Strategic Communication
Strategic communication is a label that has been applied to a number of different types of strategies and communication plans. One of the earliest applications of the label was to military and government communication processes, particularly in the US, and the affiliated Public Affairs staff (Connolly-Ahern, 2008; Holtzhausen & Zerfass, 2014; Paul, 2011).
Strategic communication is the purposeful communication by a person or an organization designed to persuade audiences with the goal of increasing knowledge, changing attitudes, or inducing desired behavior. Strategic communication campaigns are generally designed to respond to the perceived communications needs of significant publics. The term was originally associated with U.S. governmental communications directed toward audiences outside the United States. However, the use of the term has expanded and is now commonly used to describe the overall communications efforts of both individuals and organizations, including political candidates. (Connolly-Ahern, 2008, p. 765).
The role of persuasion in strategic communication is generally as the intent of the message. Propaganda is a clear example of persuasive strategic communication (Paul, 2011).
Branding is a major component of strategic communication (Hallahan, Hotzhausen, van Ruler, Verčič, & Sriramesh, 2007). There is a key relationship between corporate branding and a company's strategic communication, particularly in terms of audience recognition (Foreman & Argenti, 2005). Audiences are drawn to the familiarity of the brand, and through that process they can relate to new information or new ideas. Consider, for example, commercials for well-recognized brands, such as Nike. Fans of Nike will be drawn to the effective emotional pull of the brand and logo. This form of strategic communication can aid in selling new items to that audience (Ratnatunga & Ewing, 2005). It can also increase participation by fans or those interested in interacting with the brand or corporation (Uzunoğlu & Kip, 2014).

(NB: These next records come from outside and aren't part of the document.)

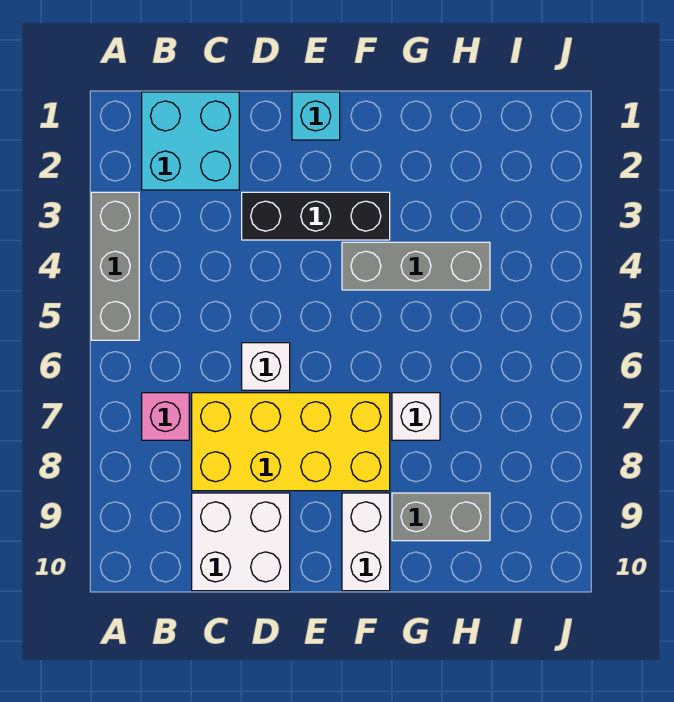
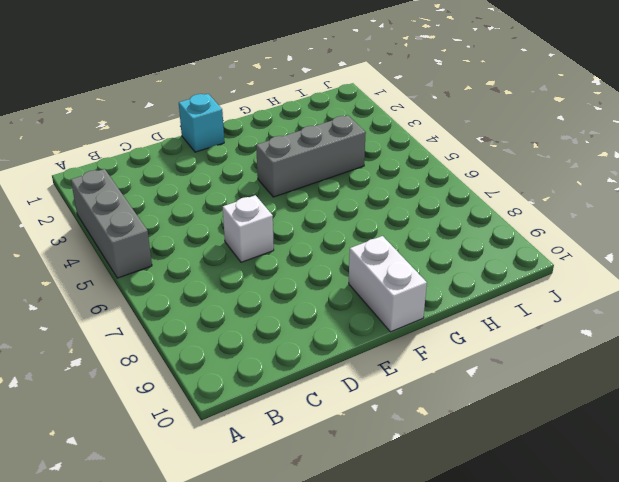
none -> cyan brick B1:C2 level 1
none -> pink brick B7 level 1
none -> yellow brick C7:F8 level 1

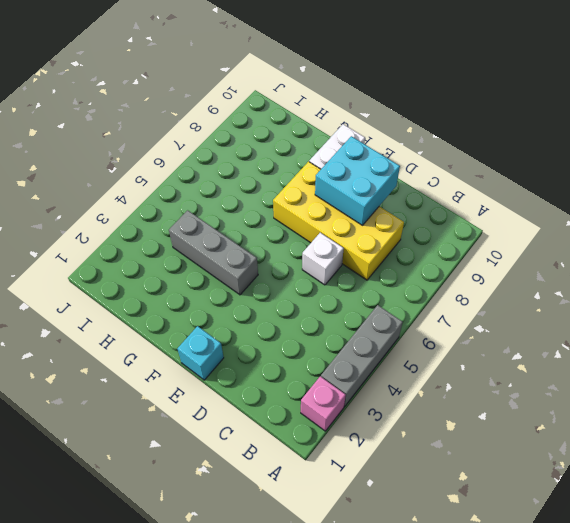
pink brick A2 level 1 -> pink brick B7 level 1
cyan brick D8:E9 level 2 -> cyan brick B1:C2 level 1
none -> white brick C9:D10 level 1
none -> black brick D3:F3 level 1
none -> white brick G7 level 1

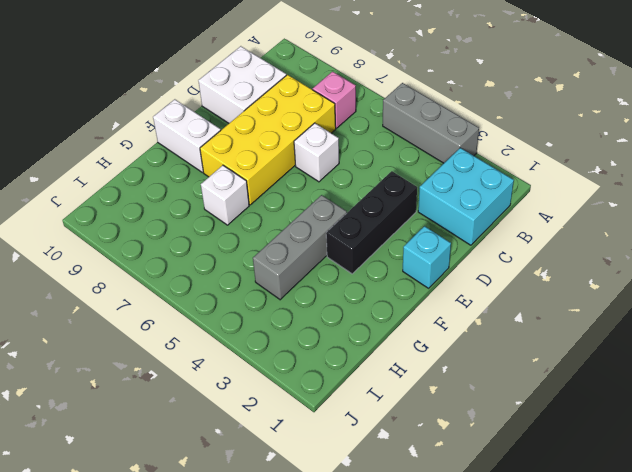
none -> grey brick G9:H9 level 1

Activist branding works along similar lines, and can build interaction with potential participants and donors (Saxton, Niyirora, Guo, & Waters, 2015).
Strategic narratives are a type of strategic communication commonly found in political communication. Politicians and government agents use strategic narratives shape public attitudes or promote a particular ideology (Archetti, 2013; Hellman & Wagnsson, 2015; Roselle, Miskimmon, & O’Loughlin, 2014; Schmid, 2014). These narratives are carefully planned stories designed to draw an audience in and get them to believe in and support government institutions (Archetti, 2013; Roselle et al., 2014). Strategic narratives, like narrative advocacy, reflect Fisher’s (1984) narrative theory that stories are more persuasive than pulbic arguments. Strategic narratives are used by activists and propagandists as well as government authorities (Roselle et al., 2014). These groups also often aim their strategic narratives at specific audience consumers, raising their visibility to the audience through the compelling aspects of the story.
Ultimately, strategic communication and advocacy are forms of rhetoric as public communication and public argument. The strategic nuances of these current forms of public messaging maintain the persuasive goals of rhetoric as described by Plato and Aristotle. As activism, journalism, and other forms of public argument become more digitized and interactive, the need for more and constant study of these processes will continue. And as more ideological divides occur among consumer groups, the need for public argument that can reach across divides continues to grow.